_Exercise prompt_. Take every line from the listing below that contains "shoulder".

_Data in this exercise_.

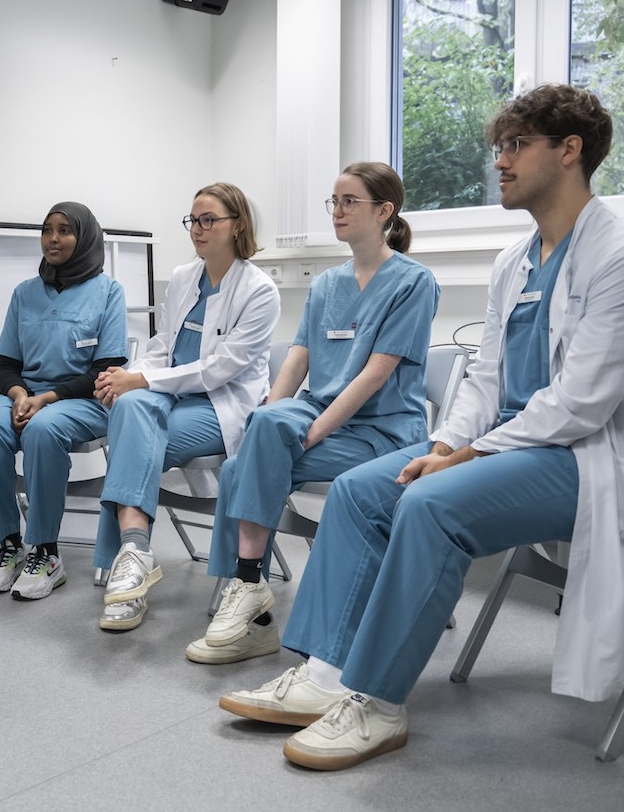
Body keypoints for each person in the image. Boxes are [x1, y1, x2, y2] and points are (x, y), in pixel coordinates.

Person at [218, 84, 624, 771]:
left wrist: (461, 456)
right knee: (356, 488)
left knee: (429, 502)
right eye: (499, 146)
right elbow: (483, 380)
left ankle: (375, 701)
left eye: (516, 145)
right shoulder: (512, 263)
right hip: (505, 444)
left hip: (586, 457)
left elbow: (583, 403)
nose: (500, 160)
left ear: (570, 150)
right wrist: (443, 444)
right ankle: (323, 675)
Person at [186, 163, 439, 665]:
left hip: (382, 433)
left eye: (351, 202)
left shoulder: (413, 283)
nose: (338, 211)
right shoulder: (326, 284)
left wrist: (303, 435)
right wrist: (272, 422)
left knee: (244, 464)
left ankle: (248, 596)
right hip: (316, 422)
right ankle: (247, 590)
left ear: (384, 212)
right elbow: (297, 359)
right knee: (254, 444)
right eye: (334, 201)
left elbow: (374, 376)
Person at [92, 182, 280, 631]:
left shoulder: (259, 290)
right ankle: (135, 552)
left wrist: (139, 379)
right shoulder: (182, 278)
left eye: (208, 219)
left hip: (220, 406)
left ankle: (128, 570)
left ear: (238, 226)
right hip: (172, 396)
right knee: (129, 409)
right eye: (192, 220)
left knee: (132, 441)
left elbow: (221, 369)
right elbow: (165, 345)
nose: (197, 228)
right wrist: (128, 378)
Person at [0, 202, 128, 599]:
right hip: (28, 395)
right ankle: (6, 543)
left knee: (42, 430)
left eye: (64, 230)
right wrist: (21, 394)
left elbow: (106, 370)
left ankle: (45, 551)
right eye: (47, 230)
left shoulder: (108, 292)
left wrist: (47, 399)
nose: (53, 239)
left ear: (85, 237)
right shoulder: (25, 293)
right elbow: (5, 366)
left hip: (85, 399)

_Solution to the exercise_.
right shoulder: (512, 263)
left shoulder: (413, 283)
right shoulder: (326, 284)
left shoulder: (259, 290)
right shoulder: (182, 278)
left shoulder: (108, 292)
right shoulder: (25, 293)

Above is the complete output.